Peace Corps is a camp, in that "life in a bubble" way not always in that "wow, this is so great, positive and energizing" way. Everything is a bit...off. And extreme. The highs and the lows are magnified. If Peace Corps had a TV series it would be something like "The Real World" meets "The Twilight Zone". My screwy episode...Life, In Bold Italics.

Wednesday, March 01, 2006

Safety first!

I resubmitted my resume to the online job banks today, lowering some numbers a bit and changing some wording. Oddly, I'm now getting responses that refer to me as an 'executive' when before I seemed to be destined to sell insurance. The whole thing makes me laugh a bit - how driven by efficiency we Americans are that we actually tend to bypass quality. The responses are clearly based on searches for a phrase that I magically managed to include. Now recruiters, having found my resume in one database, want me to add my name to theirs. But... haven't they already found my resume? Entering my information into databases could take months if I let it, but I just won't. Doesn't anyone actually look at things any more? Actually read them? I'm beginning to think not.

I took a day off from being unemployed (much less glam than it sounds and largely involving, um, databases) and went to a bookstore, for Mediterranean food and for coffee at my favorite coffeehouse anywhere (it was such an escape when I was a wee grrrl and always takes me back there). In any case, in my browsing I went to the business section and, again, was amazed by the lack of actual reality people produce. The books were largely based on marketing or managing... either a product or yourself as a product. It was dumbfounding. It may be possible that I am no longer fit for Western society. I want to start asking people what they do, but pressuring them until I get a real answer. I'm assuming this is not the best way to make friends and isn't included in the networking strategy books.

┄┄┄┄┄┄┄┄┄┄┄┄┄┄┄┄┄┄┄┄

GOAL 1:
Revise the Peace Corps blog post between "Peace Corps is" and "Safety first!", inclusive, putting "AmeriCorps" wherever "Peace Corps" appears.
GOAL 2:
Write the next part of the Peace Corps blog post, picking up after its final sentence.

DATA SHOWN:
┄┄┄┄┄┄┄┄┄┄┄┄┄┄┄┄┄┄┄┄

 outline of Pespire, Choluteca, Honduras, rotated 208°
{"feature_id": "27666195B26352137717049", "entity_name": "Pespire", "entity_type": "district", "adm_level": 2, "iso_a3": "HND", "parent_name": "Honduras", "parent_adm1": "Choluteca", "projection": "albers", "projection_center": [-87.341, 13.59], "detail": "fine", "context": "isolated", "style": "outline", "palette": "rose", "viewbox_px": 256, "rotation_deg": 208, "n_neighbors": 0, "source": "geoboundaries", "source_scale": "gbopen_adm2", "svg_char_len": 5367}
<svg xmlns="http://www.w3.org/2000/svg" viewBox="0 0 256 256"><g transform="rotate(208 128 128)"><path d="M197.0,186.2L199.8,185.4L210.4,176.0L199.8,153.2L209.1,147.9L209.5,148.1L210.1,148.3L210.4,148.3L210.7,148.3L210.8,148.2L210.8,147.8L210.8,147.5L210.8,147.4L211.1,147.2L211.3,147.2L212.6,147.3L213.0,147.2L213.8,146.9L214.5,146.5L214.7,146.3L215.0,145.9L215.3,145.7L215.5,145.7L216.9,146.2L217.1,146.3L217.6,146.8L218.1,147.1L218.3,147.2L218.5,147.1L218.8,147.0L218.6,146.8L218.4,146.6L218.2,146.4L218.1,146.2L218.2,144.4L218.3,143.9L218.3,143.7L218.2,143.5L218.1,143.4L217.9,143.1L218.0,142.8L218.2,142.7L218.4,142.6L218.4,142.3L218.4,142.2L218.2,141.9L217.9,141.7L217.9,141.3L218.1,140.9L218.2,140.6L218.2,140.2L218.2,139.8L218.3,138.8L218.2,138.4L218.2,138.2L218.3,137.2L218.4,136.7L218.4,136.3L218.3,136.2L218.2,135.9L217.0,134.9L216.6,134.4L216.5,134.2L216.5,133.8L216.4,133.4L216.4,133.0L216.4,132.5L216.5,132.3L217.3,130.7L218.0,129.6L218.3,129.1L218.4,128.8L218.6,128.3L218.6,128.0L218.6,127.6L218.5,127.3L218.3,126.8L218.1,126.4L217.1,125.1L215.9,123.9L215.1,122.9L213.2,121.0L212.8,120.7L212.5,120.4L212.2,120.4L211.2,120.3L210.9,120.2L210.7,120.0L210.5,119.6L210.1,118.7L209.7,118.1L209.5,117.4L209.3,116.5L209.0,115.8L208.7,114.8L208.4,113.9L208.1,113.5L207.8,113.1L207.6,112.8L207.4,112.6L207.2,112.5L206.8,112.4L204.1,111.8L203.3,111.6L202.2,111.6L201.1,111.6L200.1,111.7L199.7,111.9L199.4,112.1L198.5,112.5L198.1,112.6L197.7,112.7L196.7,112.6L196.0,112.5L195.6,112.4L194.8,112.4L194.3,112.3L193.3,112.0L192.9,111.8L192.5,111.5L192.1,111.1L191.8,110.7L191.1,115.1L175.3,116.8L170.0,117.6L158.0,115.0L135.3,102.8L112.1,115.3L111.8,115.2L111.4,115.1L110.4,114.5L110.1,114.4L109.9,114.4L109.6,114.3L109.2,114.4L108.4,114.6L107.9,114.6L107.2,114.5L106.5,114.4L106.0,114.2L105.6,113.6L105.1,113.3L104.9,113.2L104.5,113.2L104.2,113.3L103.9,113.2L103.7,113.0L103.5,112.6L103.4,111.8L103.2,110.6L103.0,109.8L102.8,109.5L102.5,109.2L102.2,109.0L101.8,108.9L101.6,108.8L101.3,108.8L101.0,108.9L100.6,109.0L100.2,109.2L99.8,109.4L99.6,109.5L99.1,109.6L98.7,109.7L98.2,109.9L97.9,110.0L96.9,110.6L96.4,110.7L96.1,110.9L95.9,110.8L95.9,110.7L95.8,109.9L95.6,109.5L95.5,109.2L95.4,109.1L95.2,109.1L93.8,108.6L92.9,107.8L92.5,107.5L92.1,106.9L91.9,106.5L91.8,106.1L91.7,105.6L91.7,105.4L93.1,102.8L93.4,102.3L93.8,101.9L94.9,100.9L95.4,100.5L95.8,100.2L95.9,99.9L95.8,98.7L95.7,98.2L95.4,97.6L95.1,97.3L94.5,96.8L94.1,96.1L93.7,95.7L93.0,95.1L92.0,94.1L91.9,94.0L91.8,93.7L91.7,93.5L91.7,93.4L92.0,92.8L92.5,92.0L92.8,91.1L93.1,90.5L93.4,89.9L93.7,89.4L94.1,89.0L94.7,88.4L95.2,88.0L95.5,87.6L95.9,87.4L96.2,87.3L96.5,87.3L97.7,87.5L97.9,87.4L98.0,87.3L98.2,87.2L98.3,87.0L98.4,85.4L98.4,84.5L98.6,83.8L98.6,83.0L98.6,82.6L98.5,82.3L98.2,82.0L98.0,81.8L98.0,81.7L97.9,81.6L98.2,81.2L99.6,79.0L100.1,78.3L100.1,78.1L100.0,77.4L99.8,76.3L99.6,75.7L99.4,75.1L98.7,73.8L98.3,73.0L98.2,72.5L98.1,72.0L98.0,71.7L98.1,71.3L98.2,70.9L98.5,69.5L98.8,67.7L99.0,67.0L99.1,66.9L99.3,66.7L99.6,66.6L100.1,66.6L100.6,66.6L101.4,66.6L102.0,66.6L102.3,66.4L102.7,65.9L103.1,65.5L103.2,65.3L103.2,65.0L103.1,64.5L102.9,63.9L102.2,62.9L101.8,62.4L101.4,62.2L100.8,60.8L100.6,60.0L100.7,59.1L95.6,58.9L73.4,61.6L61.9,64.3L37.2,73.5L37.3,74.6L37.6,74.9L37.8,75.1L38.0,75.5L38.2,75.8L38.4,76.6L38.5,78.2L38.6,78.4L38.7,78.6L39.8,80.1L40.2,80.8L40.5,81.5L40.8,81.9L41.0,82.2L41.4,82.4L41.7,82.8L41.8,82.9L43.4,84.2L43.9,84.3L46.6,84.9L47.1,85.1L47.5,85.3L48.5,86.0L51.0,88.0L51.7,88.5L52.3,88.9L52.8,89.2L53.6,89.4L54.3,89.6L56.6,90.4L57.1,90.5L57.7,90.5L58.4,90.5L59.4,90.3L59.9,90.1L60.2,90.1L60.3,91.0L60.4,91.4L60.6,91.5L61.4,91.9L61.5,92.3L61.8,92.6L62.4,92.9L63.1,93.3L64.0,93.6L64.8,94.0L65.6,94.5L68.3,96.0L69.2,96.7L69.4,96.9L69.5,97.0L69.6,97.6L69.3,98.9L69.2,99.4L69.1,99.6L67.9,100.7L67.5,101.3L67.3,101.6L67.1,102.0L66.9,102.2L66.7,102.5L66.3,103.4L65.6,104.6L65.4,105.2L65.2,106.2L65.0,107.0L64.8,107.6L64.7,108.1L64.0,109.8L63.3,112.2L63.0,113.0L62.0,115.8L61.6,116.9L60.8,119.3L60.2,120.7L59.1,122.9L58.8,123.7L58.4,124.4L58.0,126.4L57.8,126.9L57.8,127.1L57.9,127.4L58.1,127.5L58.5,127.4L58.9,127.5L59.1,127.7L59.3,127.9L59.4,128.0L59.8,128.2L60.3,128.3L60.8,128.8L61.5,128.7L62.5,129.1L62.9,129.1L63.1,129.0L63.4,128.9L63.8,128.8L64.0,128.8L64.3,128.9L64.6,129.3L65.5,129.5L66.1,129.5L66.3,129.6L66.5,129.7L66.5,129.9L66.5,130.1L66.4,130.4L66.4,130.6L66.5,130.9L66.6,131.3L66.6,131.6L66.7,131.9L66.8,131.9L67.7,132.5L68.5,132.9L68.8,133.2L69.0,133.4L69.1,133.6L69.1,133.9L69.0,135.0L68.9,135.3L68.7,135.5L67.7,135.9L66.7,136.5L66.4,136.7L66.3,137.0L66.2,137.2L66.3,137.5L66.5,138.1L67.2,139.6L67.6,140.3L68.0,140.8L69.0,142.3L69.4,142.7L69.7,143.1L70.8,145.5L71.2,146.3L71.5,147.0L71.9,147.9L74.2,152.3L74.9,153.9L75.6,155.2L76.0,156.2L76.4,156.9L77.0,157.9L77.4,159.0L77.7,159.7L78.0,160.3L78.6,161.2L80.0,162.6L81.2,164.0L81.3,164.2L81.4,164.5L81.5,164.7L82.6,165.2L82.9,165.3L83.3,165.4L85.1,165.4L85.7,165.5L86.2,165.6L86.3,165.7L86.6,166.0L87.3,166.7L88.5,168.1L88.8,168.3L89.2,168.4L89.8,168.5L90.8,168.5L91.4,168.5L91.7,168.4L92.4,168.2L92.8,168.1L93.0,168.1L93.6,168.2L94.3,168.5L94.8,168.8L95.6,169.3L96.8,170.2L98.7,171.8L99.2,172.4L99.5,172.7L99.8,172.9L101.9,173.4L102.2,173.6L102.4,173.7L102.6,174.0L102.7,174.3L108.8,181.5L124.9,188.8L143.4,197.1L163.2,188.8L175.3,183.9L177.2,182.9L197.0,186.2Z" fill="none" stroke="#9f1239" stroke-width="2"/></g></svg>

┄┄┄┄┄┄┄┄┄┄┄┄┄┄┄┄┄┄┄┄

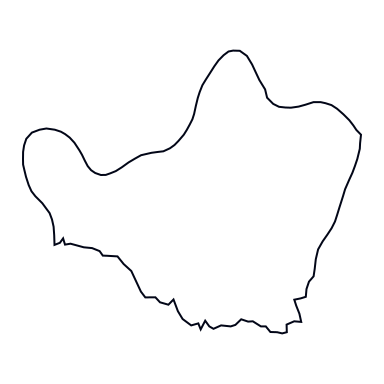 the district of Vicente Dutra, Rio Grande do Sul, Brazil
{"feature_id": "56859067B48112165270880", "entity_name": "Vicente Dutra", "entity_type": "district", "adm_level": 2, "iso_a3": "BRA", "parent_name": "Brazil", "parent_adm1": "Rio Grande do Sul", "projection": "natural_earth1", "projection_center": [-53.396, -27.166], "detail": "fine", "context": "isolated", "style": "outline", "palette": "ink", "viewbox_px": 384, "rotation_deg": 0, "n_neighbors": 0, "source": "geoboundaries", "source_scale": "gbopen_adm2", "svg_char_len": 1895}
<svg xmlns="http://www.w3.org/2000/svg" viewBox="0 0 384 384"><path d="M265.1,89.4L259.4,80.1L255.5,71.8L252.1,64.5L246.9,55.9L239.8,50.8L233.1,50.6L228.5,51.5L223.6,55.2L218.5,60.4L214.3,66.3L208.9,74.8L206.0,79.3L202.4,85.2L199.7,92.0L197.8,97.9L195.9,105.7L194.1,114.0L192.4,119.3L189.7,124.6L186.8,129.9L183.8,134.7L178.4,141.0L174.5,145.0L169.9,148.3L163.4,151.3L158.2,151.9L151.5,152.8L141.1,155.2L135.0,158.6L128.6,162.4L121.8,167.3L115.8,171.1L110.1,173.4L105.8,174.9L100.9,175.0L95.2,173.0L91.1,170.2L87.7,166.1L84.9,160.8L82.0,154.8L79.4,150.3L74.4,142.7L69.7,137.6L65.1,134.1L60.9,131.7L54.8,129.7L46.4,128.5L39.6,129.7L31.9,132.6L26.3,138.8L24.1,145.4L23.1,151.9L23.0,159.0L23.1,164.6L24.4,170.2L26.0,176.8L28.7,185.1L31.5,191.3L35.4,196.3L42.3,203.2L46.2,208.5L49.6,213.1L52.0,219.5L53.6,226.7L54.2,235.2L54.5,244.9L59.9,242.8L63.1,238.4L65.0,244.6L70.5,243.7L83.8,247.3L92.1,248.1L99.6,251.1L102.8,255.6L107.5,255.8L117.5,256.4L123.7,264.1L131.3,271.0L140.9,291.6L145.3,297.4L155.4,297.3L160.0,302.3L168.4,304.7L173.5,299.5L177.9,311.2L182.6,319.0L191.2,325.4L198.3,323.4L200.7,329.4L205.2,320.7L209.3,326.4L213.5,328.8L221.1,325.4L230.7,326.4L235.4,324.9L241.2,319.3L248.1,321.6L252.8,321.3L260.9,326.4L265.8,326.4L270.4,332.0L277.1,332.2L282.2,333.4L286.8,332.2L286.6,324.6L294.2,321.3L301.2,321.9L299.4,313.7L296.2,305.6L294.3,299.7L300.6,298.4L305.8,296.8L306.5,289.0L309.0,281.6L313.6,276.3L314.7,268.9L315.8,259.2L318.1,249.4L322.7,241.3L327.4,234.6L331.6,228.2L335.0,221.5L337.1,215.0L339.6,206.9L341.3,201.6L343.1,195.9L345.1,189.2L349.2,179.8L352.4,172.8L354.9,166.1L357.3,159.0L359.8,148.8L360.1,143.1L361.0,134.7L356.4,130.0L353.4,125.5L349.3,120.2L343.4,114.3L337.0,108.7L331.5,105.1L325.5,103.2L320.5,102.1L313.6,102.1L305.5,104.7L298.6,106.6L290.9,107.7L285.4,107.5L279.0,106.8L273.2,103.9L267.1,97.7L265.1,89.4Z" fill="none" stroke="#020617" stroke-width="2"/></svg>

┄┄┄┄┄┄┄┄┄┄┄┄┄┄┄┄┄┄┄┄

TASK RESPONSE 1:
AmeriCorps is a camp, in that "life in a bubble" way not always in that "wow, this is so great, positive and energizing" way. Everything is a bit...off. And extreme. The highs and the lows are magnified. If AmeriCorps had a TV series it would be something like "The Real World" meets "The Twilight Zone". My screwy episode...Life, In Bold Italics.

Wednesday, March 01, 2006

Safety first!

TASK RESPONSE 2:
A family member was let go from her job - the only one she's ever had, and one that someone else got for her to boot. She's paranoid about it and what losses it might mean - primarily a loss of security. Perhaps I'm just so used to being knocked off track that it doesn't phase me any longer. I just remember entering each unexpected turn with fear in my eye, but coming out of it with a deep sigh of relief. It's frustrating to embrace change in a world constantly asking what effect my decisions (staying unemployed for a couple months, leaving Peace Corps, etc) will have in the long term. It just seems like they were decisions that needed to be made without knowing the absolute outcome... without controlling it and playing it safe. Safe enough to bore one to tears.

I remember first getting to Bulgaria and thinking about all the lack of rails and safety precautions - it was rather horrifying. Now, I look at all the American attempts to keep fear and danger and the unexpected at bay and am horrified. People protecting their children from any harm or real life experience whatsoever. 'My child won't struggle.' 'I don't want to have to worry about what will happen if I do/don't..." It seems like we are a nation paralyzed with fear. We distribute and market and criticize and drive ourselves mad with the pursuit of perfection, but miss the overall quality factor every time. Ever the eavesdropper, I heard two women having a fierce debate about the perfect... mascara. There are times I am glad a ballbat isn't nearby. I'd soon be writing this about prison life. But, well, at least that'd be better than selling insurance.

1 Comments:

Blogger edna stinowski said...

i hope you are better than you sound. you sound "down". are you down? maybe you should come back and visit us. come...join us...JOIN US.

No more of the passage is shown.